Turns out the guy had just hit town, fresh from Utah, where Costa Vida is HQ'd. Here's hoping Costa Vida expands its vision in metro Phoenix, and that someday soon we can take that nice guy up on his offer!


3 Margaritas

There's nothing fancy about 3 Margaritas, a lesser-known, smaller chain than the big guns in town. We stumbled upon it only recently, and were so happy to find it. From the chips to the fajitas, everything was fresh and tasty, with no big surprises, except that we hadn't discovered it earlier. It's a great family restaurant with enough fire on the menu to satisfy a hot-sauce hound, and enough milder items to tempt the toddlers.
Living so close to the border, we don't have much trouble finding a run-of-the-mill piñata. Even gringo-friendly markets like Safeway carry piñatas shaped like SpongeBob and Disney princesses. But if you want the real deal, not just some assembly-line rip-off, Sanchez and Sons is the place to go. Each piñata here is handmade, and owner Amador Sanchez says his crew can make one in any shape — just give them four days' notice.

The shop used to import their piñatas from Mexico until the Border Patrol became worried about drugs and started busting them open looking for a kind of sugar not usually found at children's birthday parties. Like so many other south-of-the-border traditions, a real piñata is a mix of both secular tradition (hence, the plethora of papier-mâché Minnie Mice and ninjas for sale at Sanchez) and Catholic symbolism.

The seven-pointed star piñata, Sanchez's specialty, is actually a part of the Mexi-Catholic Christmas celebration. The points on the star represent the devil and the seven deadly sins, the goodies inside are blessings El Diablo is hiding, and busting it open releases them. Not into Catholic guilt? Here's another tradition we can all get behind here in the desert: The Aztecs used to fill clay piñatas with water.

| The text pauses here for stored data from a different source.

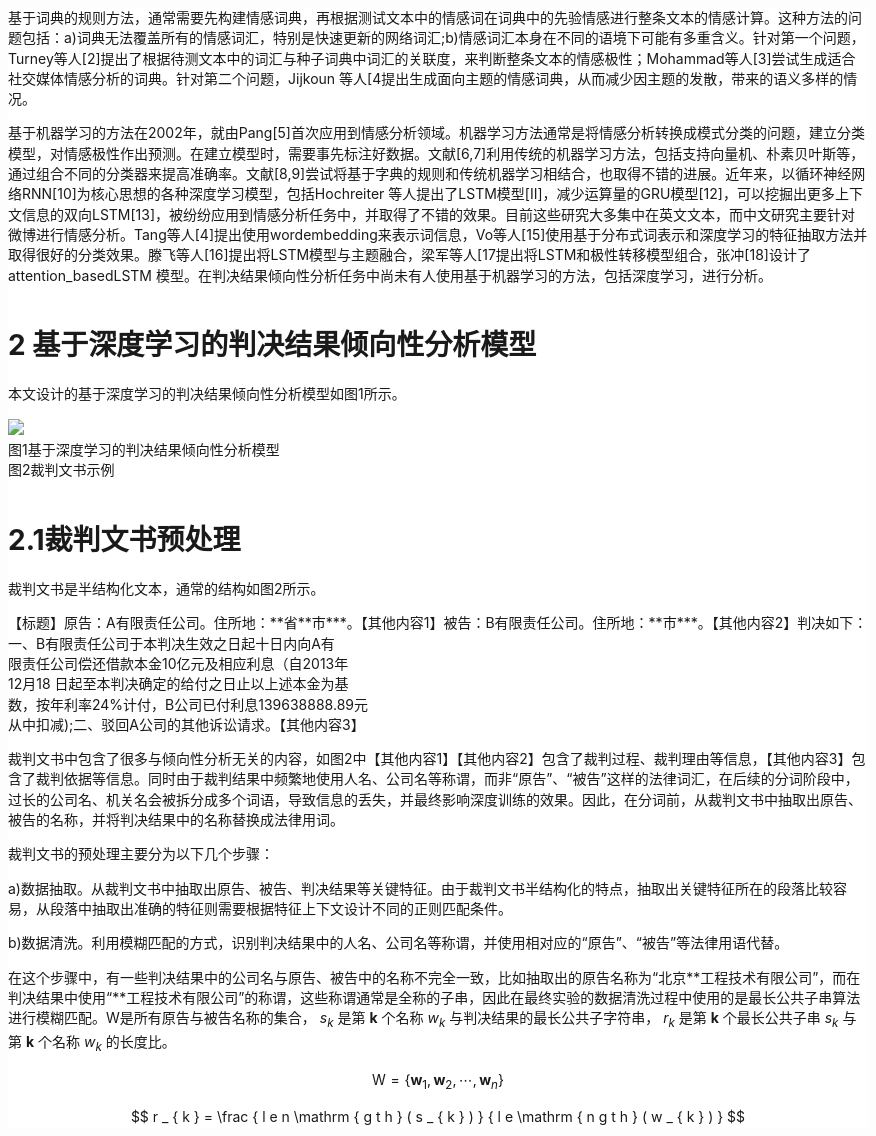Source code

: 基于词典的规则方法，通常需要先构建情感词典，再根据测试文本中的情感词在词典中的先验情感进行整条文本的情感计算。这种方法的问题包括：a)词典无法覆盖所有的情感词汇，特别是快速更新的网络词汇;b)情感词汇本身在不同的语境下可能有多重含义。针对第一个问题，Turney等人[2]提出了根据待测文本中的词汇与种子词典中词汇的关联度，来判断整条文本的情感极性；Mohammad等人[3]尝试生成适合社交媒体情感分析的词典。针对第二个问题，Jijkoun 等人[4提出生成面向主题的情感词典，从而减少因主题的发散，带来的语义多样的情况。

基于机器学习的方法在2002年，就由Pang[5]首次应用到情感分析领域。机器学习方法通常是将情感分析转换成模式分类的问题，建立分类模型，对情感极性作出预测。在建立模型时，需要事先标注好数据。文献[6,7]利用传统的机器学习方法，包括支持向量机、朴素贝叶斯等，通过组合不同的分类器来提高准确率。文献[8,9]尝试将基于字典的规则和传统机器学习相结合，也取得不错的进展。近年来，以循环神经网络RNN[10]为核心思想的各种深度学习模型，包括Hochreiter 等人提出了LSTM模型[II]，减少运算量的GRU模型[12]，可以挖掘出更多上下文信息的双向LSTM[13]，被纷纷应用到情感分析任务中，并取得了不错的效果。目前这些研究大多集中在英文文本，而中文研究主要针对微博进行情感分析。Tang等人[4]提出使用wordembedding来表示词信息，Vo等人[15]使用基于分布式词表示和深度学习的特征抽取方法并取得很好的分类效果。滕飞等人[16]提出将LSTM模型与主题融合，梁军等人[17提出将LSTM和极性转移模型组合，张冲[18]设计了attention_basedLSTM 模型。在判决结果倾向性分析任务中尚未有人使用基于机器学习的方法，包括深度学习，进行分析。

# 2 基于深度学习的判决结果倾向性分析模型

本文设计的基于深度学习的判决结果倾向性分析模型如图1所示。

![](images/58ce18b12f93d1bcd5d7511ffd0787b0ebf54be0ac7631ad583724c40aa8fa4c.jpg)  
图1基于深度学习的判决结果倾向性分析模型  
图2裁判文书示例

# 2.1裁判文书预处理

裁判文书是半结构化文本，通常的结构如图2所示。

【标题】原告：A有限责任公司。住所地：\*\*省\*\*市\*\*\*。【其他内容1】被告：B有限责任公司。住所地：\*\*市\*\*\*。【其他内容2】判决如下：一、B有限责任公司于本判决生效之日起十日内向A有  
限责任公司偿还借款本金10亿元及相应利息（自2013年  
12月18 日起至本判决确定的给付之日止以上述本金为基  
数，按年利率24%计付，B公司已付利息139638888.89元  
从中扣减);二、驳回A公司的其他诉讼请求。【其他内容3】

裁判文书中包含了很多与倾向性分析无关的内容，如图2中【其他内容1】【其他内容2】包含了裁判过程、裁判理由等信息，【其他内容3】包含了裁判依据等信息。同时由于裁判结果中频繁地使用人名、公司名等称谓，而非“原告”、“被告”这样的法律词汇，在后续的分词阶段中，过长的公司名、机关名会被拆分成多个词语，导致信息的丢失，并最终影响深度训练的效果。因此，在分词前，从裁判文书中抽取出原告、被告的名称，并将判决结果中的名称替换成法律用词。

裁判文书的预处理主要分为以下几个步骤：

a)数据抽取。从裁判文书中抽取出原告、被告、判决结果等关键特征。由于裁判文书半结构化的特点，抽取出关键特征所在的段落比较容易，从段落中抽取出准确的特征则需要根据特征上下文设计不同的正则匹配条件。

b)数据清洗。利用模糊匹配的方式，识别判决结果中的人名、公司名等称谓，并使用相对应的“原告”、“被告”等法律用语代替。

在这个步骤中，有一些判决结果中的公司名与原告、被告中的名称不完全一致，比如抽取出的原告名称为“北京\*\*工程技术有限公司”，而在判决结果中使用“\*\*工程技术有限公司”的称谓，这些称谓通常是全称的子串，因此在最终实验的数据清洗过程中使用的是最长公共子串算法进行模糊匹配。W是所有原告与被告名称的集合， $s _ { k }$ 是第 $\mathbf { k }$ 个名称 $w _ { k }$ 与判决结果的最长公共子字符串， $r _ { k }$ 是第 $\mathbf { k }$ 个最长公共子串 $s _ { k }$ 与第 $\mathbf { k }$ 个名称 $w _ { k }$ 的长度比。

$$
\mathsf { W } = \{ \boldsymbol { w } _ { 1 } , \boldsymbol { w } _ { 2 } , \cdots , \boldsymbol { w } _ { n } \}
$$

$$
r _ { k } = \frac { l e n \mathrm { g t h } ( s _ { k } ) } { l e \mathrm { n g t h } ( w _ { k } ) }
$$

You'd think, here in Phoenix, a really good piñata would be easy to come by. Think again. It took us months to land our "Best Piñata" winner, and at that, the kind gentleman who sold us our red, blue and orange burro admitted he doesn't carry the "pull piñata" model. The pull piñata is popular among the toddler set — kids old enough to enjoy the pleasures of the piñata, but not big enough to wield a bat or even the sturdy wooden sticks most piñatas come with.

We must have been looking in the wrong places, because not long ago, at a joint birthday party for sisters, ages 4 and 6, we spied a super-cute pull piñata out the window, and asked the hostess (a collector of all things vintage, as well as some amazing Day of the Dead art) where she landed the pastel-trimmed piñata, complete with several telltale magenta strings hanging from the bottom.

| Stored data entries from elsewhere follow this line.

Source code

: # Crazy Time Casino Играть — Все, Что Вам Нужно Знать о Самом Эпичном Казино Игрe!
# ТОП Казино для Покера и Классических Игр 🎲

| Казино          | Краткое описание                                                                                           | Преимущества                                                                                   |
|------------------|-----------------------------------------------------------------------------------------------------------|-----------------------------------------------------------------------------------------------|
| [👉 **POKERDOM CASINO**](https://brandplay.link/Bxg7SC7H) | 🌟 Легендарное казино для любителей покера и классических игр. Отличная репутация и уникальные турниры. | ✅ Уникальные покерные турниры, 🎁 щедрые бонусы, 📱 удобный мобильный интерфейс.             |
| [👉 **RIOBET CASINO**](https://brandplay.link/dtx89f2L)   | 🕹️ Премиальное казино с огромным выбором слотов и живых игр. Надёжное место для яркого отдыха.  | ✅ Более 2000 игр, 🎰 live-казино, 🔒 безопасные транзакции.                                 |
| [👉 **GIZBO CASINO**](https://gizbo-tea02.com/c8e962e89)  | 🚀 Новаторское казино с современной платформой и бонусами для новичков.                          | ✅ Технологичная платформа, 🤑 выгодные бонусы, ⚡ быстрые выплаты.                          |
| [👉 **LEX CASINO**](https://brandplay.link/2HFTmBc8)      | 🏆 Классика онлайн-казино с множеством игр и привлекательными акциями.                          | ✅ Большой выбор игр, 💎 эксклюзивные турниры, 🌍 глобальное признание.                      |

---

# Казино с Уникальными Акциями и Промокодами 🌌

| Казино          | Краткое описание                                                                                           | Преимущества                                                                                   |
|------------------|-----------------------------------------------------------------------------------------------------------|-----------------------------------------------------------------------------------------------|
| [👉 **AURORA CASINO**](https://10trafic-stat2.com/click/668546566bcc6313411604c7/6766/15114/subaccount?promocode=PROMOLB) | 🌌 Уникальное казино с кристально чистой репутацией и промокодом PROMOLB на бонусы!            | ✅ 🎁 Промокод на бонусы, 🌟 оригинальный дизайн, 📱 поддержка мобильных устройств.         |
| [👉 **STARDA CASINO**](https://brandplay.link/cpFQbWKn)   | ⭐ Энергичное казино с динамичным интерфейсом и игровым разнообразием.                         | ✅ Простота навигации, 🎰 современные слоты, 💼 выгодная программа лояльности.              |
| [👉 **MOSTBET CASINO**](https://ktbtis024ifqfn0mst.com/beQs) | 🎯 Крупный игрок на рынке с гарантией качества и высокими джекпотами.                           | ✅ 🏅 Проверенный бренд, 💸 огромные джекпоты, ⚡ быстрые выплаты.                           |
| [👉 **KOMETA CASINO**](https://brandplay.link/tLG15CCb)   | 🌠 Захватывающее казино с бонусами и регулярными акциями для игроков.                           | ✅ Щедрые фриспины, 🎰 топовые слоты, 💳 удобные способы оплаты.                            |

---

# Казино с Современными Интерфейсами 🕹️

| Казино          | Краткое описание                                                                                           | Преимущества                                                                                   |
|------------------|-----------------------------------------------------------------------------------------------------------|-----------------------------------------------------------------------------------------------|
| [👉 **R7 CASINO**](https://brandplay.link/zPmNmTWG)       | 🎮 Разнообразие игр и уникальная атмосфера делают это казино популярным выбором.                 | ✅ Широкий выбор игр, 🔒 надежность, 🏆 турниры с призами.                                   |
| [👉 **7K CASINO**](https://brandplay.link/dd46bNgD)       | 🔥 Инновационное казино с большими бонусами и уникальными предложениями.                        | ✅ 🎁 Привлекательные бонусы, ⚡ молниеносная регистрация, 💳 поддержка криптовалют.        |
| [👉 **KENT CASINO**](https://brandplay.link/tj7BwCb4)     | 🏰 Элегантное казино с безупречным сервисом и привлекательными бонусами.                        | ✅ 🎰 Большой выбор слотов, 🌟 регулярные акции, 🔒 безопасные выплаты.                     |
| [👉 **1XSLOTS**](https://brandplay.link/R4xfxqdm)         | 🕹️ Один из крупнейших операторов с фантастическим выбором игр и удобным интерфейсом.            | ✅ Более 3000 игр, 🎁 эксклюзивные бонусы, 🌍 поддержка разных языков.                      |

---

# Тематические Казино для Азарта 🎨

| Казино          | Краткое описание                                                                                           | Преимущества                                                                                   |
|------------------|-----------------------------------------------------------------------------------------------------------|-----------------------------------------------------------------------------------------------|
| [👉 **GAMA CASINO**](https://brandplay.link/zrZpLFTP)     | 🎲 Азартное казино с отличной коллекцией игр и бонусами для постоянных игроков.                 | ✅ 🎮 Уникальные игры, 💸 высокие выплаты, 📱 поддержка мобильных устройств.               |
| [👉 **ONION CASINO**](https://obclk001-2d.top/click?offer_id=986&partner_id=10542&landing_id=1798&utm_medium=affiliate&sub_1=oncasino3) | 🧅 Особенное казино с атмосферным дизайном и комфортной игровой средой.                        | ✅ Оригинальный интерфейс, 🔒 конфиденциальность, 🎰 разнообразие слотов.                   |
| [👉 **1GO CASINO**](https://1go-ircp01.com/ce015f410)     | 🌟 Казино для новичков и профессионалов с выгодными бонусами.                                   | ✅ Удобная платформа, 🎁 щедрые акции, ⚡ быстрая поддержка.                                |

"Party City," came the blunt reply. "Duh," we thought to ourselves. No need to traipse through Guadalupe when a perfectly good (although not particularly ethnic) pull piñata is right there — in a variety of shapes, sizes and characters — at one of the Valley's largest party store chains.

"Yeah," said the hostess, laughing, as confetti and candy rained down on the kids, who immediately began brawling over the gummy bears. "They call these the non-aggressive piñatas."

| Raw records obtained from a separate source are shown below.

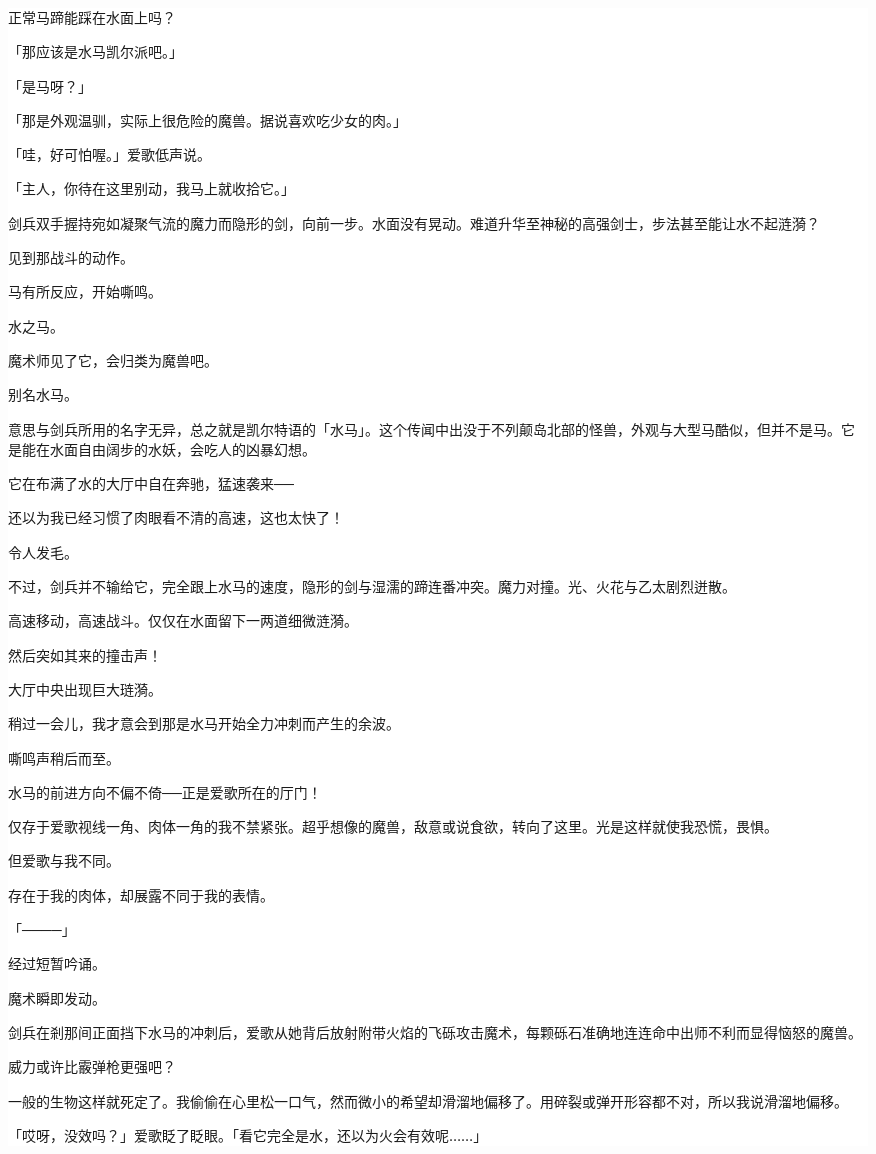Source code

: 正常马蹄能踩在水面上吗？

「那应该是水马凯尔派吧。」

「是马呀？」

「那是外观温驯，实际上很危险的魔兽。据说喜欢吃少女的肉。」

「哇，好可怕喔。」爱歌低声说。

「主人，你待在这里别动，我马上就收拾它。」

剑兵双手握持宛如凝聚气流的魔力而隐形的剑，向前一步。水面没有晃动。难道升华至神秘的高强剑士，步法甚至能让水不起涟漪？

见到那战斗的动作。

马有所反应，开始嘶鸣。

水之马。

魔术师见了它，会归类为魔兽吧。

别名水马。

意思与剑兵所用的名字无异，总之就是凯尔特语的「水马」。这个传闻中出没于不列颠岛北部的怪兽，外观与大型马酷似，但并不是马。它是能在水面自由阔步的水妖，会吃人的凶暴幻想。

它在布满了水的大厅中自在奔驰，猛速袭来──

还以为我已经习惯了肉眼看不清的高速，这也太快了！

令人发毛。

不过，剑兵并不输给它，完全跟上水马的速度，隐形的剑与湿濡的蹄连番冲突。魔力对撞。光、火花与乙太剧烈迸散。

高速移动，高速战斗。仅仅在水面留下一两道细微涟漪。

然后突如其来的撞击声！

大厅中央出现巨大琏漪。

稍过一会儿，我才意会到那是水马开始全力冲刺而产生的余波。

嘶鸣声稍后而至。

水马的前进方向不偏不倚──正是爱歌所在的厅门！

仅存于爱歌视线一角、肉体一角的我不禁紧张。超乎想像的魔兽，敌意或说食欲，转向了这里。光是这样就使我恐慌，畏惧。

但爱歌与我不同。

存在于我的肉体，却展露不同于我的表情。

「────」

经过短暂吟诵。

魔术瞬即发动。

剑兵在剎那间正面挡下水马的冲刺后，爱歌从她背后放射附带火焰的飞砾攻击魔术，每颗砾石准确地连连命中出师不利而显得恼怒的魔兽。

威力或许比霰弹枪更强吧？

一般的生物这样就死定了。我偷偷在心里松一口气，然而微小的希望却滑溜地偏移了。用碎裂或弹开形容都不对，所以我说滑溜地偏移。

「哎呀，没效吗？」爱歌眨了眨眼。「看它完全是水，还以为火会有效呢……」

At least no one got whacked in the head with a baseball bat.


Bridals by Ofelia

In Latin American culture, a young girl's quinceañera (her 15th birthday) marks her movement from child to woman. The first thing that delighted us about this dress shop was the coincidental (and, yes, alternately spelled) name Ofelia, which brings to mind one of Shakespeare's most tragic teenagers — Ophelia, who drowned herself for love before she was even allowed to properly date. Of course, the quinceañera is a much happier event, and Bridals by Ofelia specializes in helping teenagers make their coming-out day special.

The shop has row after row of dresses to choose from, ranging in color from the traditional pink quince dress, to bright blues, to white, another common choice. A seamstress is on-site to provide alterations in case your dream dress doesn't fit exactly how you want it to. And if you're on a budget, layaway is available. The shop can also provide help with floral arrangements and invitations. Bridals by Ofelia also provides tuxedos and less-fancy dresses to make sure all the damas and chambelanes in your quince party look (almost) as good as you do.